Edmilson Rodrigues, o pior prefeito do Brasil

Andrés esteve com o prefeito de Belém, que exibia, segundo ele, um bom humor "contrastante com acontecimentos recentes", entre eles, pesquisa de opinião divulgada em dezembro de 2023 pela Atlas/Intel identificando a sua gestão como a mais mal avaliada das capitais brasileiras, com apenas 6% de aprovação.

Planalto cabreiro

O autor da matéria afirma que a péssima avaliação de Edmilson estaria deixando Lula preocupado com o risco de ter um prefeito opositor do seu governo como um dos anfitriões da COP-30, o que coincide, por óbvio, com o que este site vem afirmando desde sempre. 

A chegada de 300 ônibus refrigerados em maio deste ano numa cidade onde apenas 1% da frota possui ar condicionado e o projeto do Parque Igarapé São Joaquim, associados às obras do Parque da Cidade e Porto Futuro 2, do governo estadual, são as apostas da turma do alcaide na tentativa de reverter a maré desfavorável.

A COP do Helder

"Helder Barbalho é hoje a figura mais proeminente de um tipo conhecido no Brasil: o herdeiro político. A categoria representada no passado recente por figuras como Aécio Neves e Eduardo Campos tem suas recorrências”. Andrés prossegue: “A realização da COP em Belém é uma conquista do governador".

Após fazer um breve perfil do paraense, no qual cita os problemas enfrentados em 2020 pelo seu governo e o afastamento do então chefe da Casa Civil, Parsifal Pontes, ele afirma que os Barbalho estão no auge.

Ativo importante

A "primeira COP da Floresta", que virou mantra do governador, constitui-se em um ativo importante para quem busca se apresentar como protagonista da questão ambiental, diz.

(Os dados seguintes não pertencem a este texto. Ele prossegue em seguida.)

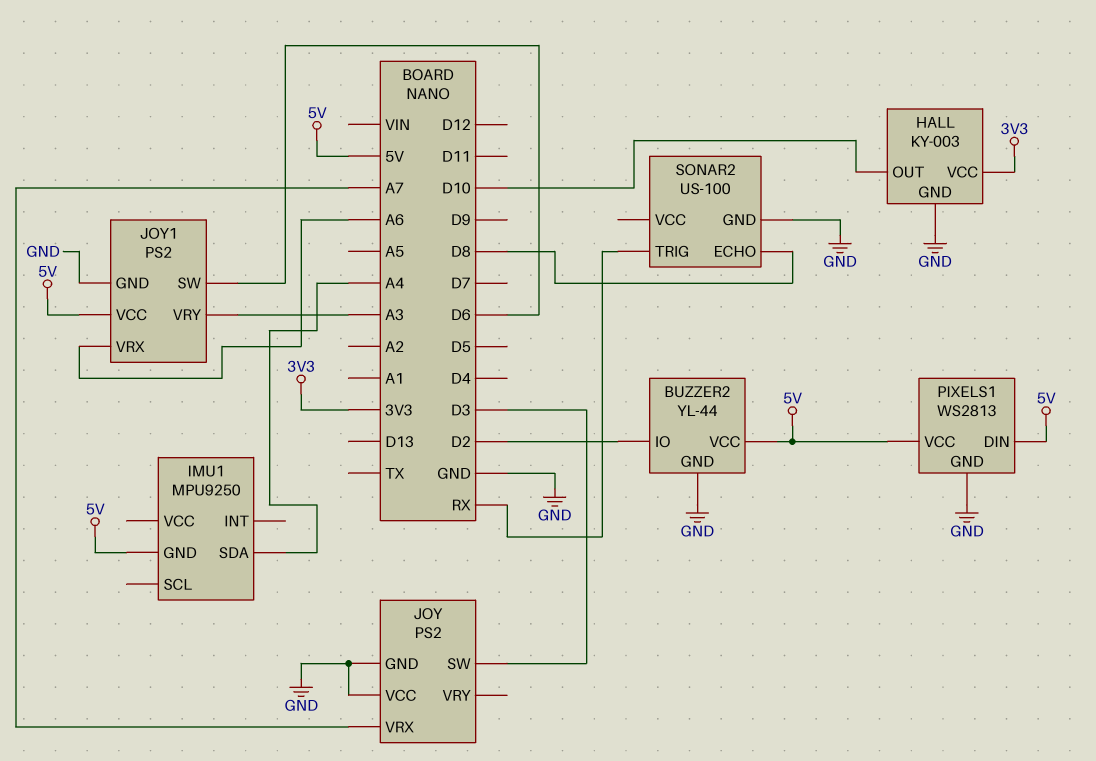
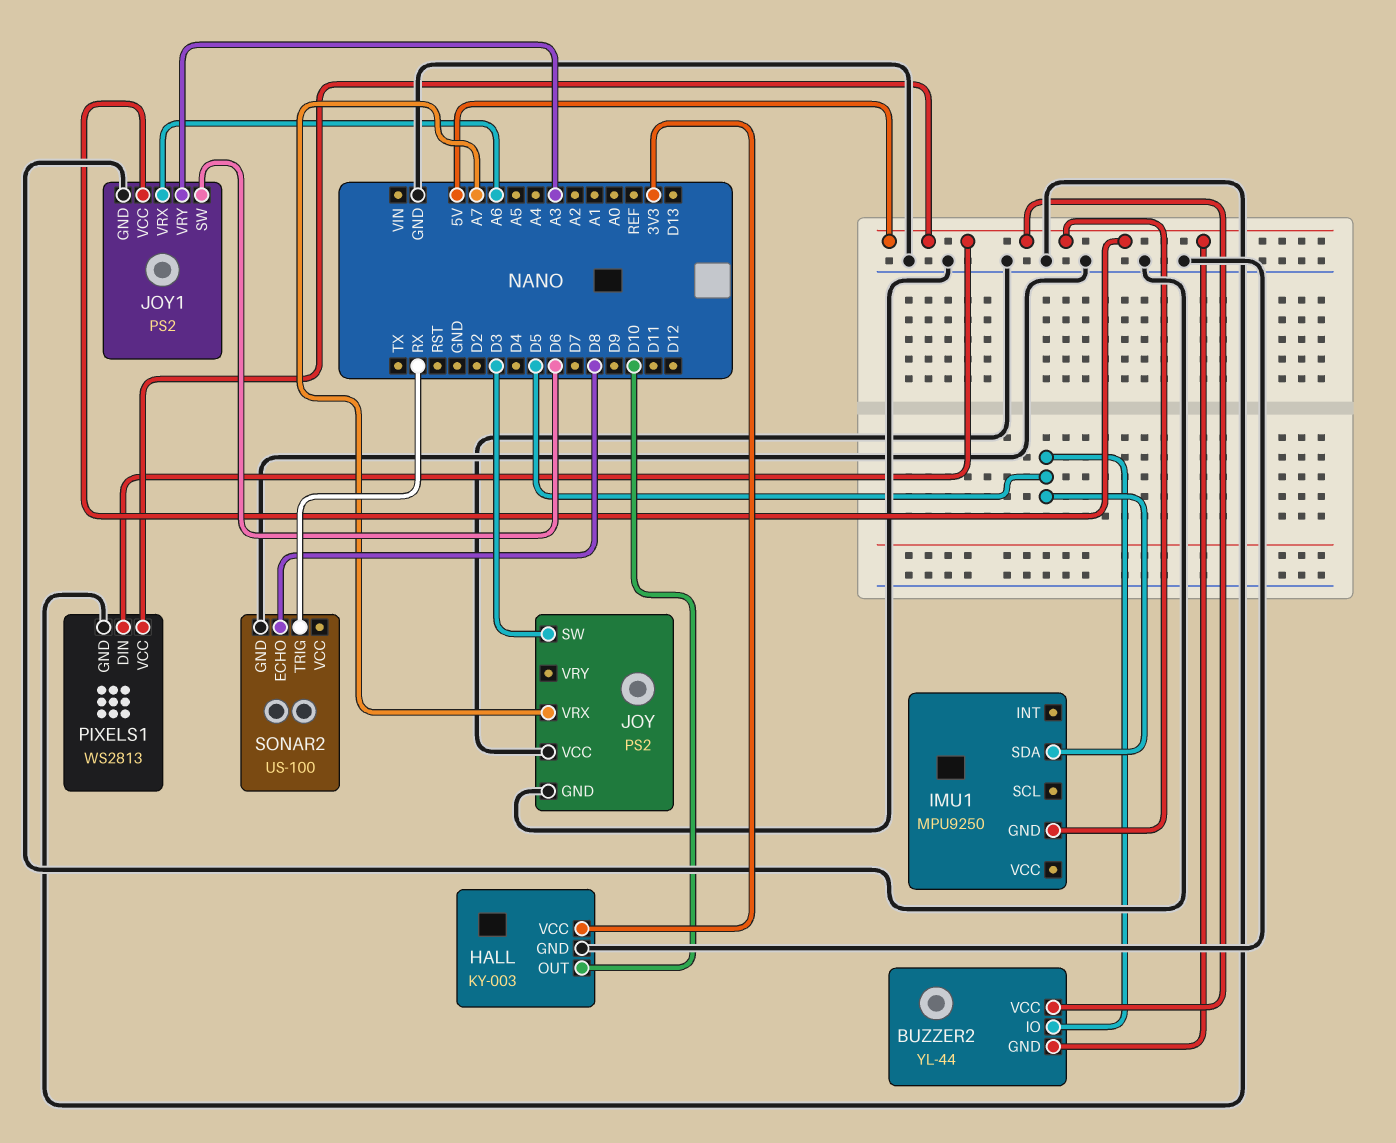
BUZZER2 pin GND: GND -> 5V
BUZZER2 pin IO: D2 -> D5
IMU1 pin SDA: A4 -> D5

Ele cita a proposta do governador em conceder terras públicas do Estado, conforme um modelo em que empresas privadas poderiam explorar economicamente mais de 4 milhões de hectares de florestas, sob a condição de manterem as áreas preservadas. 

Objetivos distintos

Para Andrés, a COP em Belém significa um "bote salva-vidas" à reeleição do prefeito moribundo. Já para Helder Barbalho, o evento seria um troféu e, ao governo Lula, representa uma importante vitrine internacional às pretensões de reconstruir o protagonismo brasileiro no jogo diplomático.

Legado

Publicamente, lembra Roberto Andrés, uma palavra une os atores envolvidos: legado. 

Ideia segundo a qual, um evento como a COP pode ser uma oportunidade única capaz de viabilizar investimentos e melhorias que não seriam possíveis de outra forma. Como se vê, para desgosto de uns e esperança de muitos, a COP-30 vai ser em Belém.

Agora é torcer para que atrasos, imprevistos, burocracia e torcida contra, entre outros maus sentimentos e comportamentos fora das "quatro linhas" não tornem esse bônus, troféu, ou gol de placa em ônus, vexame e desperdício. 

PS: A foto que ilustra a matéria é do repórter-fotográfico Raimundo Paccó, um dos grandes do Brasil no ofício, radicado no Pará há mais de duas décadas.